We think that D-Brane will be very important for future negotiations research, because it allows researchers to compare their algorithms not only with the DumbBot but also with our much stronger agent. We have included the strategic component of D-Brane in the BANDANA framework, so that other researchers can implement their own negotiation algorithms on top of the strategic component. This will have two main advantages. Firstly, it will make it easier for new researchers to develop negotiating Diplomacy players as they will not have to waste time on the development of a strategic player. Secondly, if they do have access to another strategic component, it will allow them to compare to what extent their negotiation algorithms depend on the underlying strategic component.

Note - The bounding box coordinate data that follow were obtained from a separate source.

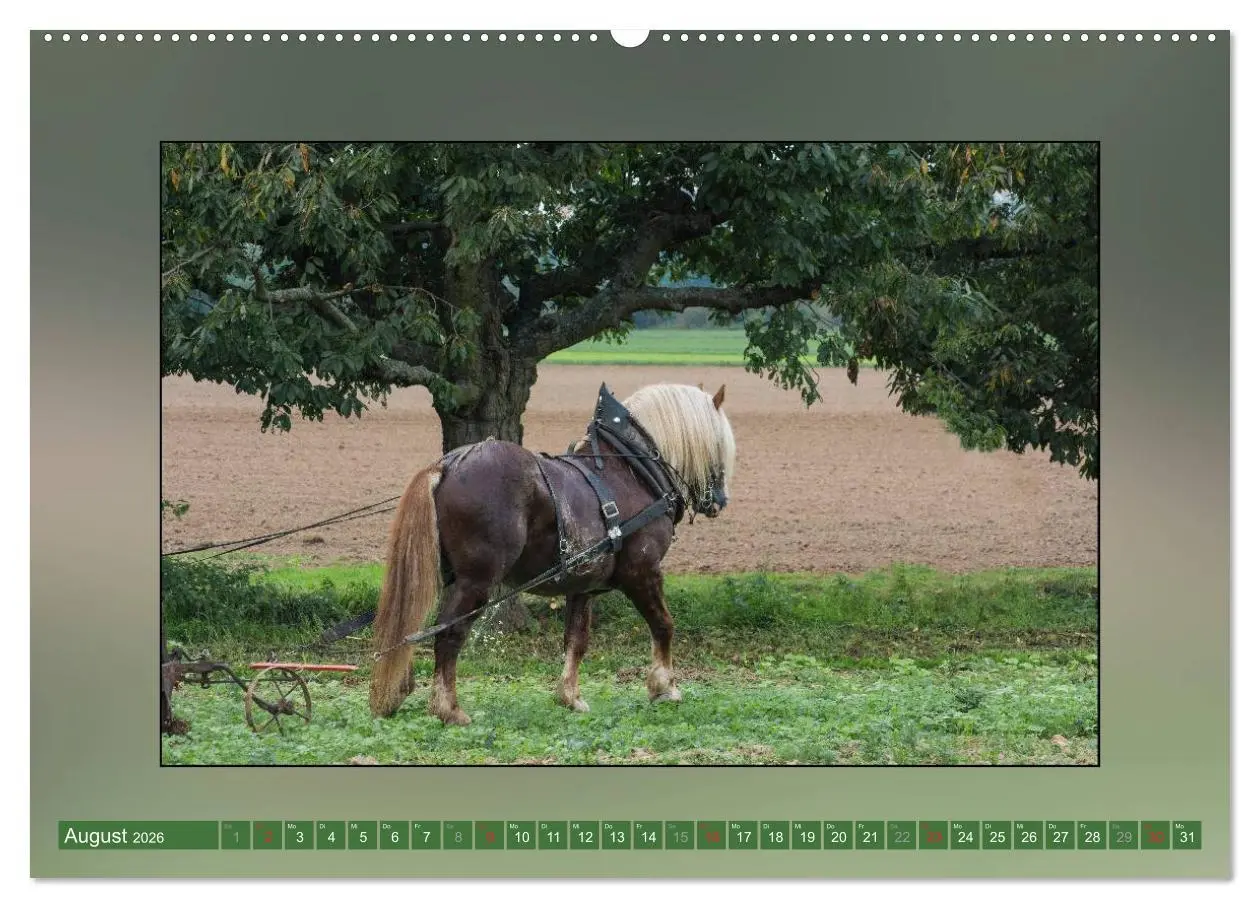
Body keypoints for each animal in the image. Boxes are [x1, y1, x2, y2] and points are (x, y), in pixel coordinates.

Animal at [368, 381, 735, 725]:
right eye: (720, 443)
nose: (720, 501)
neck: (632, 470)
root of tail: (449, 463)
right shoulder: (643, 573)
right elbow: (663, 625)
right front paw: (664, 687)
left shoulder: (583, 587)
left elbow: (577, 639)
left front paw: (570, 697)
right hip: (475, 582)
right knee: (448, 633)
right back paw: (448, 709)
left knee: (414, 628)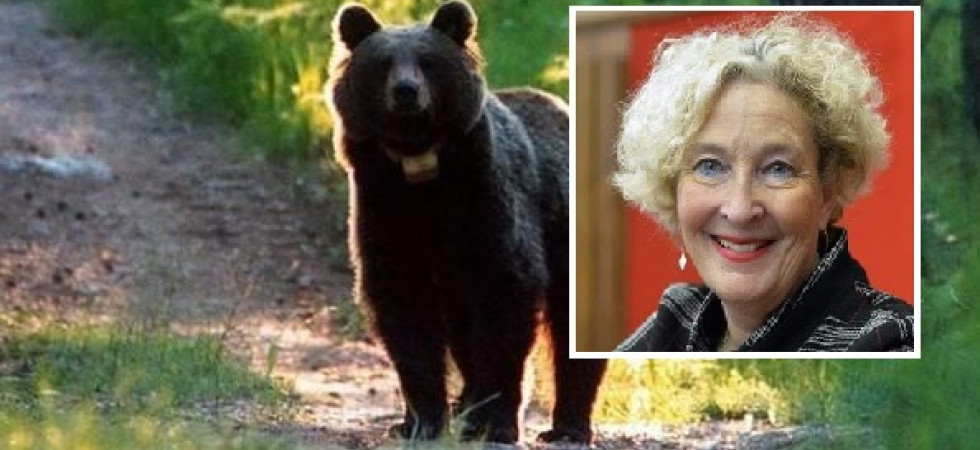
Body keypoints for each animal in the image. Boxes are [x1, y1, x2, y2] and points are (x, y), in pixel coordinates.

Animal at [325, 1, 606, 444]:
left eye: (427, 61)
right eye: (384, 63)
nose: (406, 91)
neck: (421, 169)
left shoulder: (484, 203)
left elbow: (505, 299)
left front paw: (496, 423)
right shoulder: (385, 207)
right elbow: (405, 313)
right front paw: (419, 421)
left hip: (564, 230)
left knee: (569, 329)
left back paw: (568, 426)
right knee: (460, 330)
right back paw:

We also think that D-Brane can be very useful for researchers who would like to use Diplomacy to study the topics of Trust, Coalition Formation, and Argumentation Based Negotiation. They could use the strategic module of D-Brane as the basis for their algorithms so that they do not have to build an entirely new agent from scratch.

So far, we have not compared D-Brane in any way with human players. It would be very interesting to see to what extent D-Brane makes moves that are similar to those of expert players and how well it plays against humans. For this however, we need to set up an environment that allows humans to play against software agents and negotiate with them. Also, we would need some tools that allow experts to analyze the moves made by D-Brane afterwards. Part of this infrastructure already exists, but it is currently not ready to perform such experiments. Therefore, we have to defer such experiments to the future.

Furthermore, we are planning to further develop D-Brane’s negotiation algorithm so that it may make more sophisticated deals rather than just battle plans for the current round. We will make D-Brane think more steps ahead instead, which will not only improve the strategic play, but will also allow for more interesting deals, because deals may then involve orders made in several rounds, rather then just the current round. Also, we plan to endow the DumbBot with our negotiation algorithm, to see if negotiations in that case have a greater impact.

Finally, we would like to see if our approach for solving COGs indeed can be generalized. We may for example define games in Game Description Language (GDL) [14] so that the strategic component can decompose the game into micro-games at runtime.